Auburn’s starting offensive line took shape at the end of spring with Austin Golson at left tackle, Alex Kozan at left guard, Xavier Dampeeer at center, Braden Smith at right guard and Robert Leff at right tackle taking most first team reps.
Malzahn didn’t use the starting label discussing the five, but his comments at SEC Media Days made it clear barring an unexpected development that’s the group fans will see up front on Sept. 3.
“The first five that we put out there, you know they’re pretty much battle-tested and we know what we’re getting,” Malzahn said.
Playing to their strengths
Auburn’s offense will go through some changes once the team names a starter during fall camp.

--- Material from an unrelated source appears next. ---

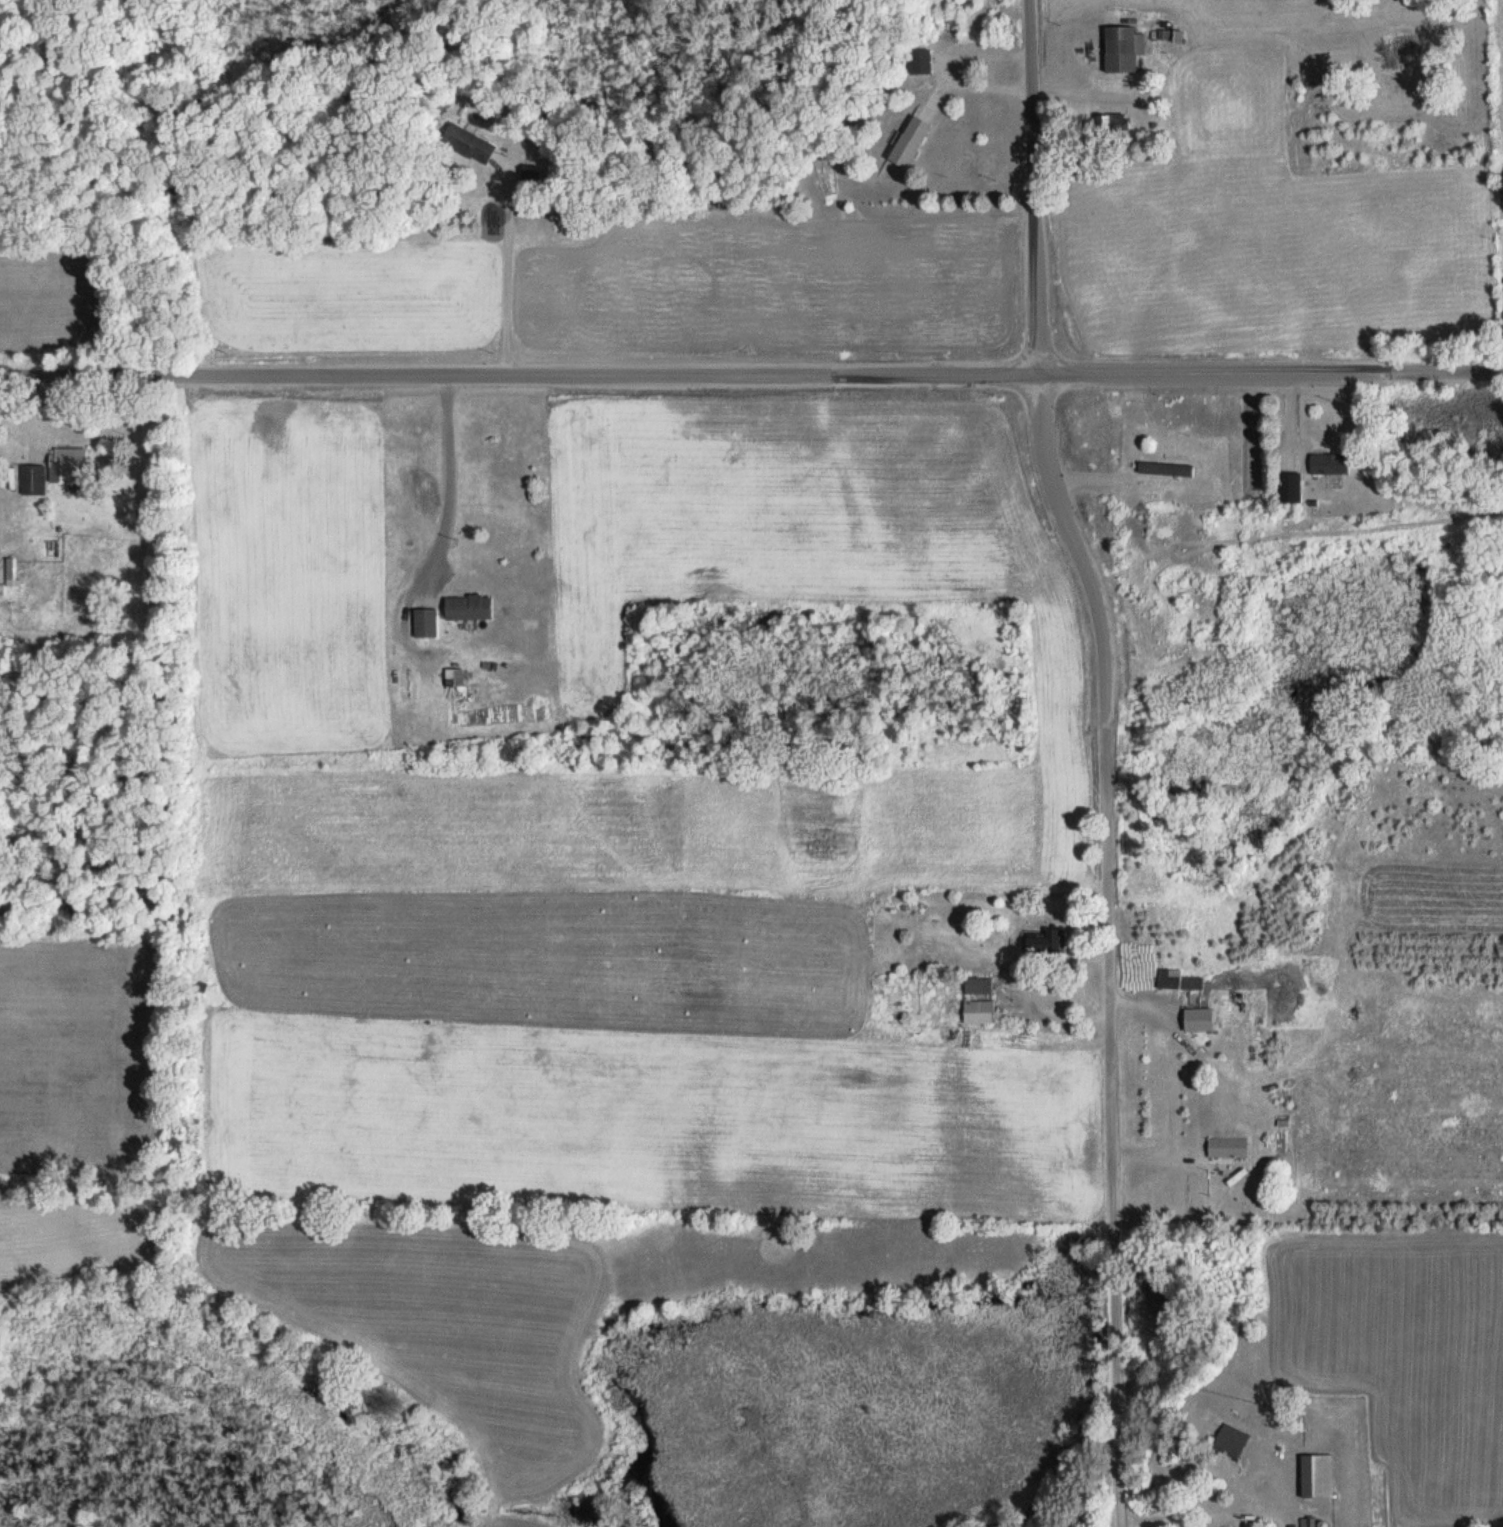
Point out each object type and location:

Malzahn didn’t detail his exact plans, but confirmed the Tigers’ offensive game plan would be tailored to the strengths of the quarterback who wins the job. The comments indicate a John Franklin III-run Auburn offense will look much different than if Jeremy Johnson or Sean White wins the job.
“Once we identify who our starter is, it gives us a best chance of winning,” Malzahn said. “You will see us tweak our offense to build around their strengths. We're always going to have the same philosophy and core beliefs with our offense, but once we make that call on who that guy is, we will tweak and try to build around their strengths and try not to ask them to do things that are maybe not their strengths.”
Home sweet home?
The early portion of Auburn’s schedule isn’t exactly what anyone would describe as a cakewalk. The Tigers are happy to spend the first five weeks of the regular season at Jordan-Hare Stadium, but the team faces Clemson, Texas A&M and LSU before the end of September.
“We got a real schedule starting out,” Malzahn said. “I would probably put our schedule up against anybody in college football, especially early.”
Correcting the record
When Malzahn fielded what was supposed to be an affable question about his former wide receivers coach Dameyune Craig on the main stage Monday there was a slight edge to his voice. The reporter wanted to know if trading assistants with LSU would fuel the rivalry between the two SEC West programs.
“First of all, coach Craig decided to move on,” Malzahn said pointedly. “He did a good job for us. We wish him nothing but the best.”
The rest of Malzahn’s response was about being pleased former Auburn wide receiver Kodi Burns as Craig’s replacement and the defensive philosophy Steele brings to the table.